Sewaktu masih kecil dan baru mulai belajar puasa, ibu saya selalu sembunyi-sembunyi kalau beliau makan dan minum di siang hari. Demi memastikan saya tuntaskan puasa hari itu, ibu saya yang sedang haid memilih untuk pura-pura berpuasa. Pura-pura puasa tentu lebih mudah daripada menjelaskan hal rumit keharaman puasa bagi mereka yang haid kepada anak kecil yang bahkan baru bertanya kepada bapaknya, "untuk apa berlapar-lapar puasa..." -- inget Bimbo :)
Setelah saya semakin dewasa dan cukup mengerti bab Fiqih tentang siapa yang wajib dan siapa yang haram berpuasa, ibu pun menghentikan kepura-puraannya. Saya bahkan santai ngobrol apa saja sambil menemani beliau makan siang. Mungkin iman saya ya begitu-begitu saja, tetapi setidaknya saya sudah kuat menahan godaan lapar dan dahaga. Sebagai sesama orang yang 'berakal' dan 'dewasa', sudah tidak ada gunanya lagi menyembunyikan urusan makan minum seperti itu.
***
Saya kira, proses beragama yang berkembang 'mendewasa' seperti itulah yang seringkali mati di level bermasyarakat kita. Sebagai jamaah-masyarakat, cara kita menyikapi Ramadhan bukannya tambah dewasa, malah tambah kekanak-kanakan. Tangan-tangan kekuasaan akan segera turun, entah karena kepentingan politik atau karena tekanan kelompok Islam tertentu, untuk 'mengamankan' Ramadhan. "Tempat hiburan malam wajib tutup selama Ramadhan!" (Ada di daerah Anda?) "Warung makan harus diberi tabir agar yang makan tidak tampak di depan umum." (Pernah dengar kan?)
Nah, kira-kira adakah bedanya antara tindakan pemerintah itu dengan ibu saya dulu? Apakah kita, umat Islam, selalu ingin beragama dengan cara kekanak-kanakan?
Ada beberapa aspek dari model beragama yang menggunakan kekuasaan negara (atau kekuasaan preman ormas) seperti ini yang patut kita perhatikan.

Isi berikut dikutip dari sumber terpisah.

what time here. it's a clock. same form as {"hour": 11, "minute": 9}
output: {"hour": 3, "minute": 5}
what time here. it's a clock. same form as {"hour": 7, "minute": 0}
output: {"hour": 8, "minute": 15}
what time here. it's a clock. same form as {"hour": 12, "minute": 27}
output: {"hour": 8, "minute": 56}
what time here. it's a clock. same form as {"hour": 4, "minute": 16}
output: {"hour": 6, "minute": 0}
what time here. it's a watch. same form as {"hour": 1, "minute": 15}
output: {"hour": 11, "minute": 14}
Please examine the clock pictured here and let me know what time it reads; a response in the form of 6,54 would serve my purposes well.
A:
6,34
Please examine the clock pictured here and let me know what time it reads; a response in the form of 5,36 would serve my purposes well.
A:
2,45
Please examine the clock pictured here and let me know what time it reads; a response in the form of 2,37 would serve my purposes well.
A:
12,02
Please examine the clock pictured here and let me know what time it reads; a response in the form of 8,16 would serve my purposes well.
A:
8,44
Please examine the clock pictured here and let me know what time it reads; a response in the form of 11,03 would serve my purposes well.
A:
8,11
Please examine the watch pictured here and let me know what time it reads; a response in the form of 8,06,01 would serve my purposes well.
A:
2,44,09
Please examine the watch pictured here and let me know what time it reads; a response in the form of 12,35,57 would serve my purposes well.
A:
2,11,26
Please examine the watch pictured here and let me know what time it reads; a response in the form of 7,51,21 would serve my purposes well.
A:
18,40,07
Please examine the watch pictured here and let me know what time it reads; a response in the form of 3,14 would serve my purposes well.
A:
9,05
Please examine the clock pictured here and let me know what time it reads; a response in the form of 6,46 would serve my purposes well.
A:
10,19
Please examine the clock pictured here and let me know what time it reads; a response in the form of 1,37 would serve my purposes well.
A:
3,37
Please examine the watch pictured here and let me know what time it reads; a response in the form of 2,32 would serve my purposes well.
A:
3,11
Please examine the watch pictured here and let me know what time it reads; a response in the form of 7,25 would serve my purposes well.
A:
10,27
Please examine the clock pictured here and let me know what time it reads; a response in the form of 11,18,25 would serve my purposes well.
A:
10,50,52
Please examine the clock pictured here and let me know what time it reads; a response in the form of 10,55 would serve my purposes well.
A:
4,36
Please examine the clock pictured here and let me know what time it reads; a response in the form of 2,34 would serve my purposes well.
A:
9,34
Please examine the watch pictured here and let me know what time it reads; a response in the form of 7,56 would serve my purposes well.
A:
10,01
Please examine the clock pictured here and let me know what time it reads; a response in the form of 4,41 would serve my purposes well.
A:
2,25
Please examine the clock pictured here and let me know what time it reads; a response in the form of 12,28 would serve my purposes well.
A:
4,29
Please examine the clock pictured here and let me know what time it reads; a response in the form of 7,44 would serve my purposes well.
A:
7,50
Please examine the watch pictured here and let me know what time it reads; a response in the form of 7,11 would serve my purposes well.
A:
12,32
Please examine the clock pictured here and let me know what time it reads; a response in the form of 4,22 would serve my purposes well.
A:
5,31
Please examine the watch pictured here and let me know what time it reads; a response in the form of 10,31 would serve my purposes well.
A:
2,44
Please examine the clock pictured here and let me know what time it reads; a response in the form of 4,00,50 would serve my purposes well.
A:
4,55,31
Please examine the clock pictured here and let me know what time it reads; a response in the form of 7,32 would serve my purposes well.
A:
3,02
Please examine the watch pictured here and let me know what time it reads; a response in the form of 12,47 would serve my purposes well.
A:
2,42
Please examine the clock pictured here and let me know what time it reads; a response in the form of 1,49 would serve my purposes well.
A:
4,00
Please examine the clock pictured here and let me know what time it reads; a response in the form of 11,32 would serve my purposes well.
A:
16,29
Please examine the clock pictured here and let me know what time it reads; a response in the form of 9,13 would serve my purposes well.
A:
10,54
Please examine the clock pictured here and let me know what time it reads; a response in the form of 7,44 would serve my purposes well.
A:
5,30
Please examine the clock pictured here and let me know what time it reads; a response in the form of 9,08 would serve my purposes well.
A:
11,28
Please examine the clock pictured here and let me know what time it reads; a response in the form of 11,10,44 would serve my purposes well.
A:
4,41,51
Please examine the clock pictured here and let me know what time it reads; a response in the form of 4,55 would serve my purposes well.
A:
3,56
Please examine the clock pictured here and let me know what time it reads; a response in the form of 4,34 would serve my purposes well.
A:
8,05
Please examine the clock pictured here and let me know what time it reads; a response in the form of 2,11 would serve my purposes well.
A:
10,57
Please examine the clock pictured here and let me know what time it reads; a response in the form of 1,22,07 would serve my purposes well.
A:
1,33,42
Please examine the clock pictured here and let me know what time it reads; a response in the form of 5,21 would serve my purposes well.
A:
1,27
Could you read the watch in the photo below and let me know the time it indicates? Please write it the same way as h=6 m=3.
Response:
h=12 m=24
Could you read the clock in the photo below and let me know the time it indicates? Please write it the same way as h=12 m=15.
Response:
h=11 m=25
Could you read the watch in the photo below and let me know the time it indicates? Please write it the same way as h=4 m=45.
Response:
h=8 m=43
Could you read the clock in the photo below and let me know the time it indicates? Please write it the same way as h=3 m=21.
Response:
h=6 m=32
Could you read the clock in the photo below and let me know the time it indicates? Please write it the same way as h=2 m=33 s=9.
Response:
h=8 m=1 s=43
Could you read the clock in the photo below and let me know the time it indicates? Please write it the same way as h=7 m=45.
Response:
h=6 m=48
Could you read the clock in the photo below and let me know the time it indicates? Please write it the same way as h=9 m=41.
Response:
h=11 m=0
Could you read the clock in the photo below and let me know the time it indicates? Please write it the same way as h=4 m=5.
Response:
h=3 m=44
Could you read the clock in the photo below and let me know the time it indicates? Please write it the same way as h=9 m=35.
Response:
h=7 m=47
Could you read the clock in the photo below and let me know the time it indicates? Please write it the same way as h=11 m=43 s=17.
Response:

Pertama: kultur pura-pura puasa. Warung-warung yang di balik tabir hanya menciptakan suasana seolah-olah puasa. Suasana Ramadhan yang ditimbulkan oleh 'kekhusyukan tabir' itu sekilas (ya, se-ki-las!) tampak baik, membantu mereka yang berpuasa untuk tidak tergoda makan Sop Ayam atau Es Degan. Tetapi ya itu tadi, 'membantu' mereka yang level puasanya masih kanak-kanak. Kalau mereka yang level puasanya sudah dewasa, mestinya akan cuek saja dengan urusan perut dan mulut seperti itu. Sudah 'lewat'. Tak akan tergoda walau ia di tengah-tengah pesta makan gratis sekalipun.
Kedua, puasa gagal menjadi proses 'penggemblengan'. Dalam bidang apa pun, mereka yang terhebat adalah mereka yang tersulit tingkat ujiannya. Kalau tempat hiburan dipaksa tutup, warung makan dipaksa bersembunyi, maka itu sama dengan menghilangkan salah satu soal ujian dalam puasa. Kita bahkan bisa menyebutnya sebagai 'kecurangan' sebagaimana kecurangan peserta tes Ujian Nasional yang dibantu gurunya.
Kalau sebagai 'jamaah' kita berpuasa dengan baik, warung-warung makan tidak akan laku dengan sendirinya. Wong mayoritas penduduk Indonesia itu, katanya, Muslim. Siapa yang akan beli makanannya -- kalau kita berhasil mendidik umat untuk berpuasa.
Ketiga, puasa mengajarkan kita untuk 'berproses', sabar, dan tertib, bukan mengambil jalan pintas. Tindakan sweeping dan penegakan aturan dengan tangan negara itu adalah cara 'termalas' untuk mendidik umat berpuasa. Sebagai 'jalan pintas', penggunaan kekuasaan negara adalah paradoks dengan ajaran puasa yang menekankan pada proses.
Puasa melatih kita, secara berjamaah, untuk semakin 'dewasa' dalam beragama, bukan sebaliknya. Kalau kenyataannya kita masih selalu kekanak-kanakan seperti ini, maka saatnya para guru ngaji, ustadz, dai, dan lembaga keagamaan intropeksi: kita gagal mendidik dan mendewasakan keberagamaan umat.